First: YAML constraints. not_null, unique, accepted_values, relationships. These tests aren’t separable from documentation: they are the documentation. Declaring that a status column accepts ['PENDING', 'SHIPPED', 'DELIVERED'] is both documenting the contract and verifying it at every run. The cost is near zero (one line of YAML), and it gives basic coverage across all columns with no particular effort. This is the non-negotiable minimum.

Then and only then: complex tests. Consistency tests, distribution tests, mapping tests: those requiring custom SQL or packages like dbt-utils. These are valuable, but they have a cost: you have to re-read them.

That’s where I learned the hard way: delegating test generation to an LLM without serious review means ending up with false coverage.

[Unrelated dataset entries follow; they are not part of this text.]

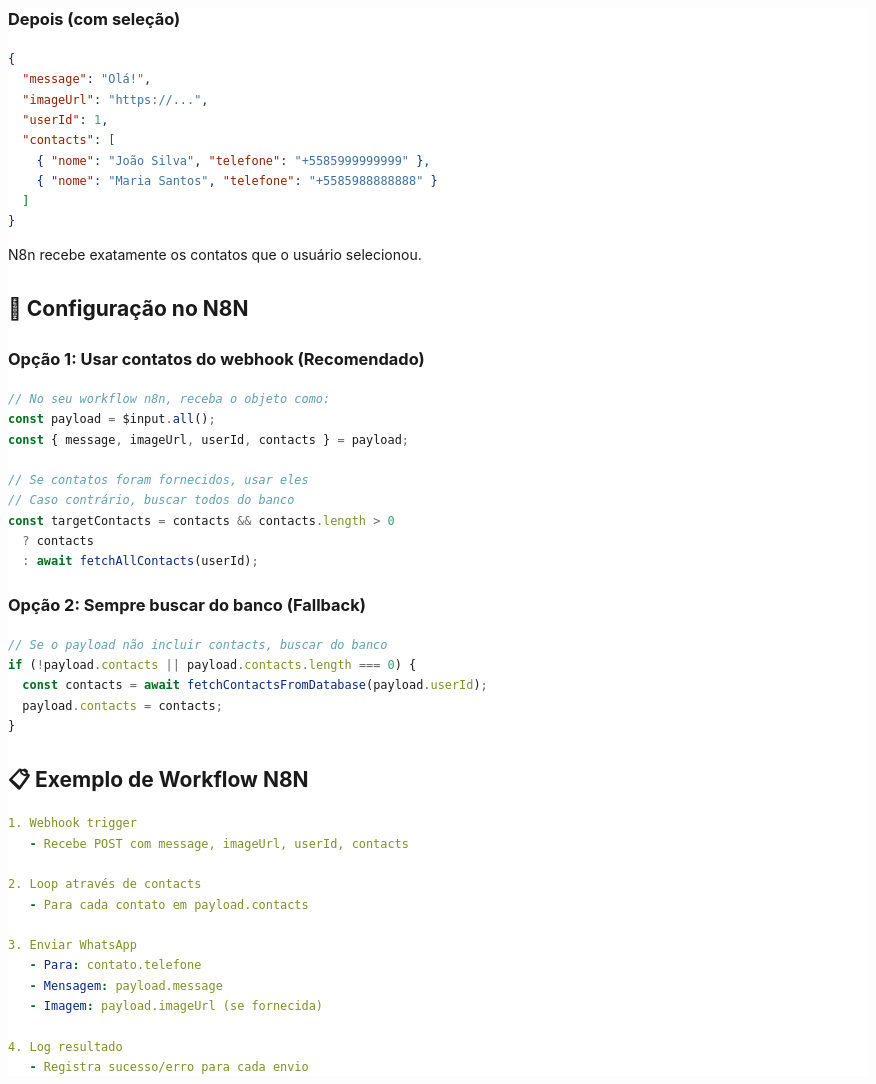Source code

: ### Depois (com seleção)
```json
{
  "message": "Olá!",
  "imageUrl": "https://...",
  "userId": 1,
  "contacts": [
    { "nome": "João Silva", "telefone": "+5585999999999" },
    { "nome": "Maria Santos", "telefone": "+5585988888888" }
  ]
}
```
N8n recebe exatamente os contatos que o usuário selecionou.

## 🔧 Configuração no N8N

### Opção 1: Usar contatos do webhook (Recomendado)

```javascript
// No seu workflow n8n, receba o objeto como:
const payload = $input.all();
const { message, imageUrl, userId, contacts } = payload;

// Se contatos foram fornecidos, usar eles
// Caso contrário, buscar todos do banco
const targetContacts = contacts && contacts.length > 0 
  ? contacts 
  : await fetchAllContacts(userId);
```

### Opção 2: Sempre buscar do banco (Fallback)

```javascript
// Se o payload não incluir contacts, buscar do banco
if (!payload.contacts || payload.contacts.length === 0) {
  const contacts = await fetchContactsFromDatabase(payload.userId);
  payload.contacts = contacts;
}
```

## 📋 Exemplo de Workflow N8N

```yaml
1. Webhook trigger
   - Recebe POST com message, imageUrl, userId, contacts

2. Loop através de contacts
   - Para cada contato em payload.contacts

3. Enviar WhatsApp
   - Para: contato.telefone
   - Mensagem: payload.message
   - Imagem: payload.imageUrl (se fornecida)

4. Log resultado
   - Registra sucesso/erro para cada envio
```

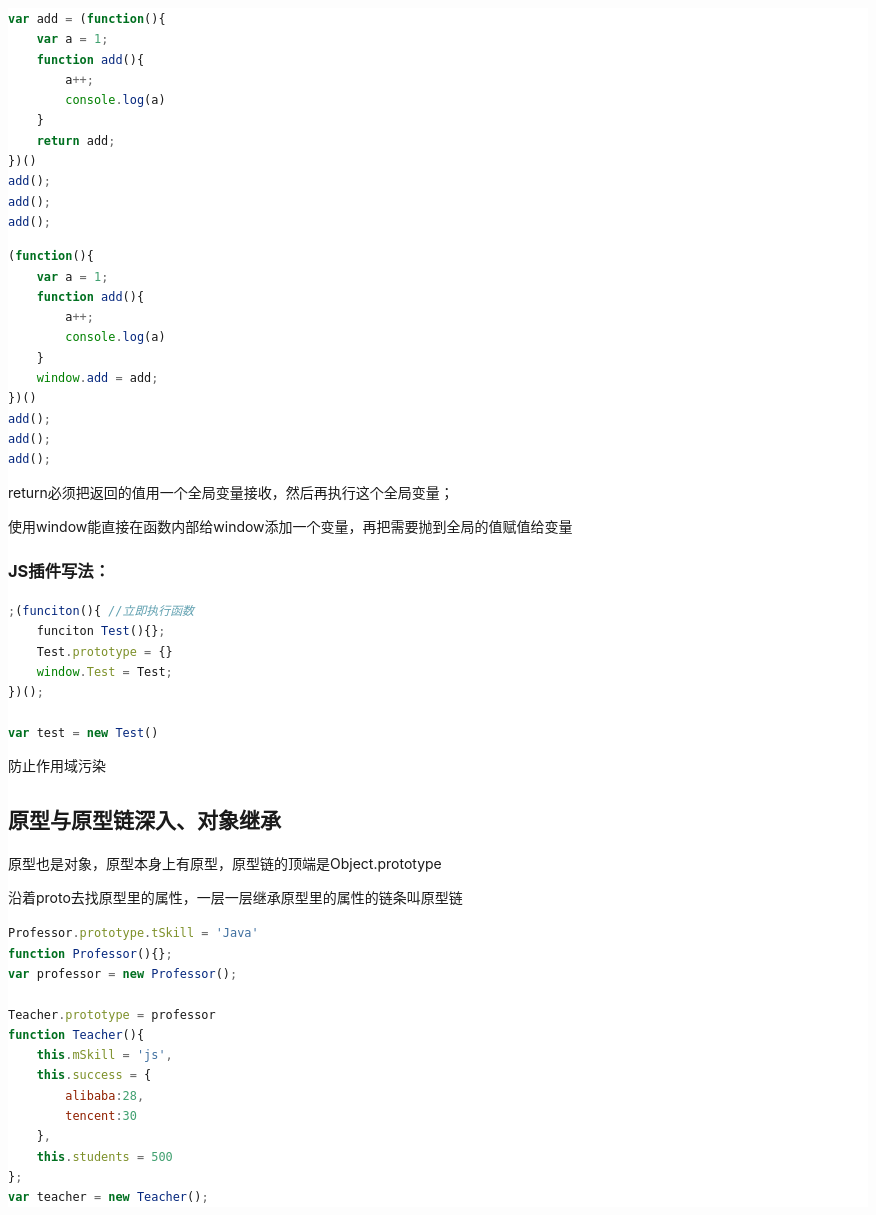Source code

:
 ```js
var add = (function(){
	var a = 1;
	function add(){
		a++;
		console.log(a)
	}
	return add;
})()
add();
add();
add();
```

```js
(function(){
	var a = 1;
	function add(){
		a++;
		console.log(a)
	}
	window.add = add;
})()
add();
add();
add();
```

return必须把返回的值用一个全局变量接收，然后再执行这个全局变量；

使用window能直接在函数内部给window添加一个变量，再把需要抛到全局的值赋值给变量

### JS插件写法：

```js
;(funciton(){ //立即执行函数
	funciton Test(){};
	Test.prototype = {}
	window.Test = Test;
})();

var test = new Test()
```

防止作用域污染

## 原型与原型链深入、对象继承

原型也是对象，原型本身上有原型，原型链的顶端是Object.prototype

沿着proto去找原型里的属性，一层一层继承原型里的属性的链条叫原型链

```js
Professor.prototype.tSkill = 'Java'
function Professor(){};
var professor = new Professor();

Teacher.prototype = professor
function Teacher(){
	this.mSkill = 'js',
    this.success = {
        alibaba:28,
        tencent:30
    },
    this.students = 500
};
var teacher = new Teacher();

```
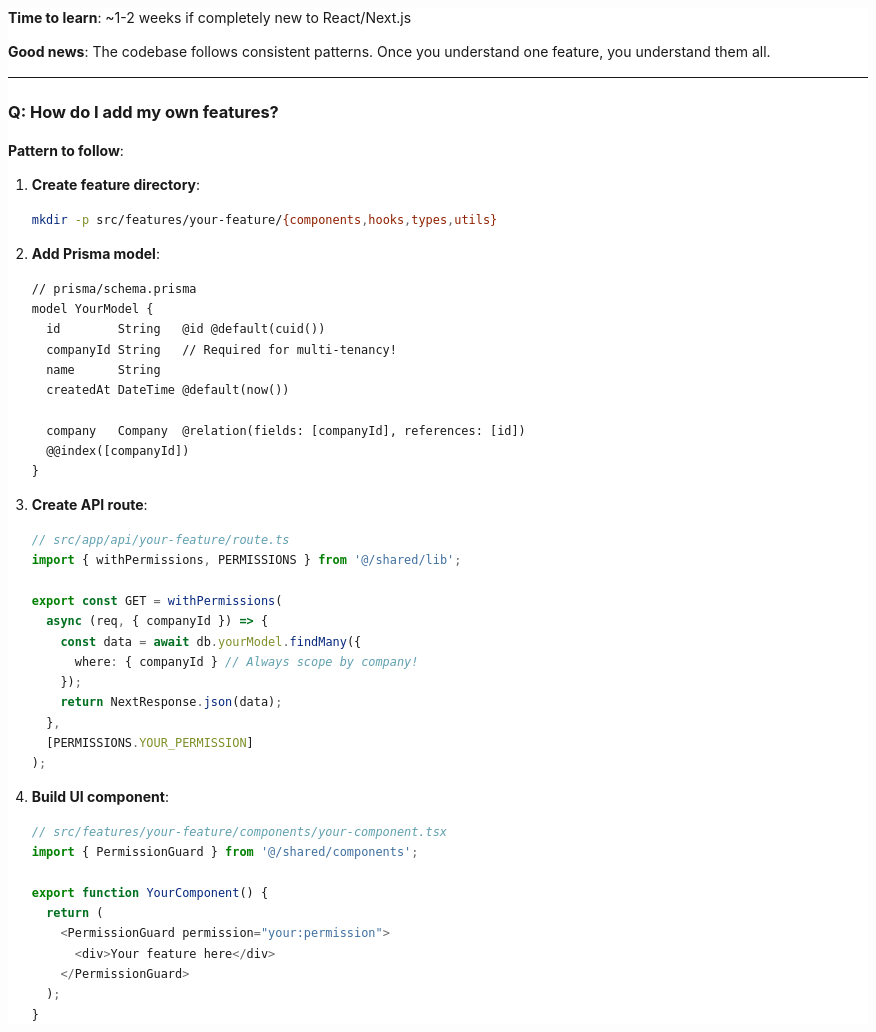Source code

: **Time to learn**: ~1-2 weeks if completely new to React/Next.js

**Good news**: The codebase follows consistent patterns. Once you understand one feature, you understand them all.

---

### **Q: How do I add my own features?**

**Pattern to follow**:

1. **Create feature directory**:
   ```bash
   mkdir -p src/features/your-feature/{components,hooks,types,utils}
   ```

2. **Add Prisma model**:
   ```prisma
   // prisma/schema.prisma
   model YourModel {
     id        String   @id @default(cuid())
     companyId String   // Required for multi-tenancy!
     name      String
     createdAt DateTime @default(now())
     
     company   Company  @relation(fields: [companyId], references: [id])
     @@index([companyId])
   }
   ```

3. **Create API route**:
   ```typescript
   // src/app/api/your-feature/route.ts
   import { withPermissions, PERMISSIONS } from '@/shared/lib';
   
   export const GET = withPermissions(
     async (req, { companyId }) => {
       const data = await db.yourModel.findMany({
         where: { companyId } // Always scope by company!
       });
       return NextResponse.json(data);
     },
     [PERMISSIONS.YOUR_PERMISSION]
   );
   ```

4. **Build UI component**:
   ```typescript
   // src/features/your-feature/components/your-component.tsx
   import { PermissionGuard } from '@/shared/components';
   
   export function YourComponent() {
     return (
       <PermissionGuard permission="your:permission">
         <div>Your feature here</div>
       </PermissionGuard>
     );
   }
   ```
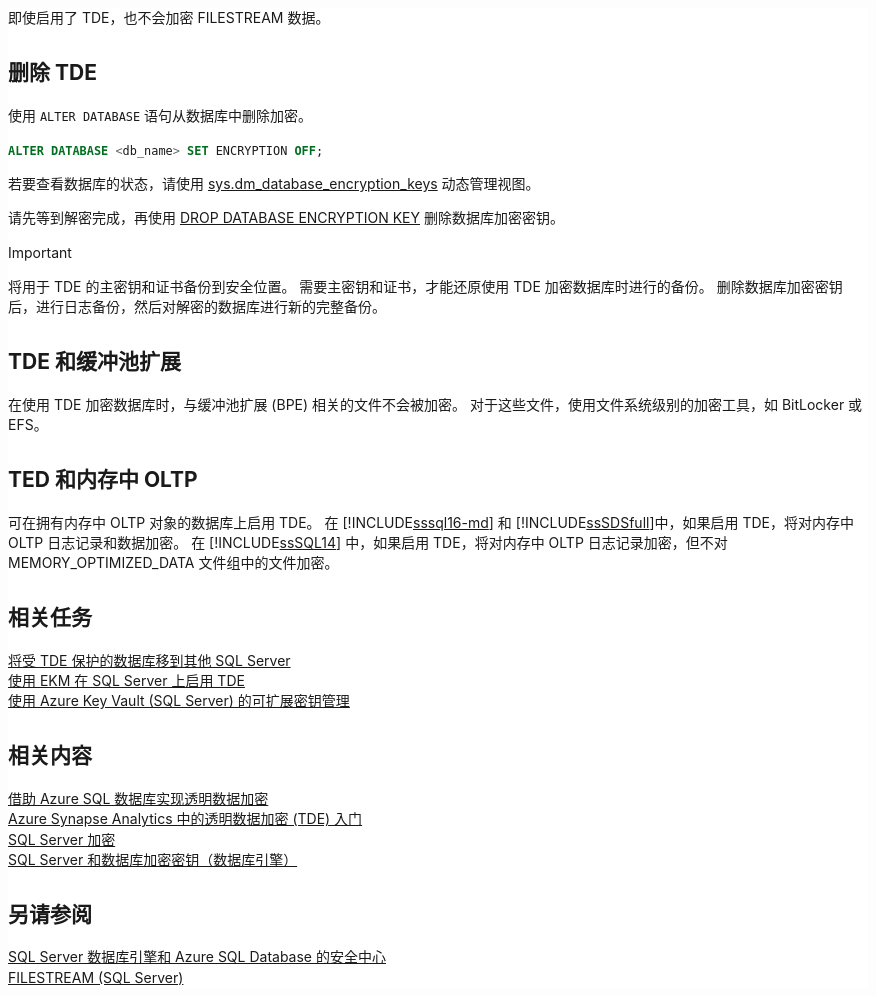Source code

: 即使启用了 TDE，也不会加密 FILESTREAM 数据。

<a name="scan-suspend-resume"></a>

## <a name="remove-tde"></a>删除 TDE

使用 `ALTER DATABASE` 语句从数据库中删除加密。

```sql
ALTER DATABASE <db_name> SET ENCRYPTION OFF;
```

若要查看数据库的状态，请使用 [sys.dm_database_encryption_keys](../../../relational-databases/system-dynamic-management-views/sys-dm-database-encryption-keys-transact-sql.md) 动态管理视图。

请先等到解密完成，再使用 [DROP DATABASE ENCRYPTION KEY](../../../t-sql/statements/drop-database-encryption-key-transact-sql.md) 删除数据库加密密钥。

> [!IMPORTANT]
> 将用于 TDE 的主密钥和证书备份到安全位置。 需要主密钥和证书，才能还原使用 TDE 加密数据库时进行的备份。 删除数据库加密密钥后，进行日志备份，然后对解密的数据库进行新的完整备份。 

## <a name="tde-and-buffer-pool-extension"></a>TDE 和缓冲池扩展

在使用 TDE 加密数据库时，与缓冲池扩展 (BPE) 相关的文件不会被加密。 对于这些文件，使用文件系统级别的加密工具，如 BitLocker 或 EFS。

## <a name="tde-and-in-memory-oltp"></a>TED 和内存中 OLTP

可在拥有内存中 OLTP 对象的数据库上启用 TDE。 在 [!INCLUDE[sssql16-md](../../../includes/sssql16-md.md)] 和 [!INCLUDE[ssSDSfull](../../../includes/sssdsfull-md.md)]中，如果启用 TDE，将对内存中 OLTP 日志记录和数据加密。 在 [!INCLUDE[ssSQL14](../../../includes/sssql14-md.md)] 中，如果启用 TDE，将对内存中 OLTP 日志记录加密，但不对 MEMORY_OPTIMIZED_DATA 文件组中的文件加密。

## <a name="related-tasks"></a>相关任务

[将受 TDE 保护的数据库移到其他 SQL Server](../../../relational-databases/security/encryption/move-a-tde-protected-database-to-another-sql-server.md)  
[使用 EKM 在 SQL Server 上启用 TDE](../../../relational-databases/security/encryption/enable-tde-on-sql-server-using-ekm.md)  
[使用 Azure Key Vault (SQL Server) 的可扩展密钥管理](../../../relational-databases/security/encryption/extensible-key-management-using-azure-key-vault-sql-server.md)  

## <a name="related-content"></a>相关内容

[借助 Azure SQL 数据库实现透明数据加密](/azure/azure-sql/database/transparent-data-encryption-tde-overview)  
[Azure Synapse Analytics 中的透明数据加密 (TDE) 入门](/azure/synapse-analytics/sql-data-warehouse/sql-data-warehouse-encryption-tde-tsql)  
[SQL Server 加密](../../../relational-databases/security/encryption/sql-server-encryption.md)  
[SQL Server 和数据库加密密钥（数据库引擎）](../../../relational-databases/security/encryption/sql-server-and-database-encryption-keys-database-engine.md)  

## <a name="see-also"></a>另请参阅

[SQL Server 数据库引擎和 Azure SQL Database 的安全中心](../../../relational-databases/security/security-center-for-sql-server-database-engine-and-azure-sql-database.md)  
[FILESTREAM (SQL Server)](../../../relational-databases/blob/filestream-sql-server.md)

Tests that execute, that pass, and that don’t actually test what they claim to test. That’s worse than no tests at all, because it gives unearned confidence. I reviewed LLM-generated tests I hadn’t checked at merge time, and some were simply off the mark: inverted logic, wrong table referenced, arbitrary threshold with no business meaning. They pass but serve no purpose.

The rule I apply now: YAML constraints, always, systematically, enforced in CI. Complex tests, only when I have time to read them line by line before merging. 30% coverage of well-understood tests is worth more than 80% coverage of tests nobody really knows what they’re checking.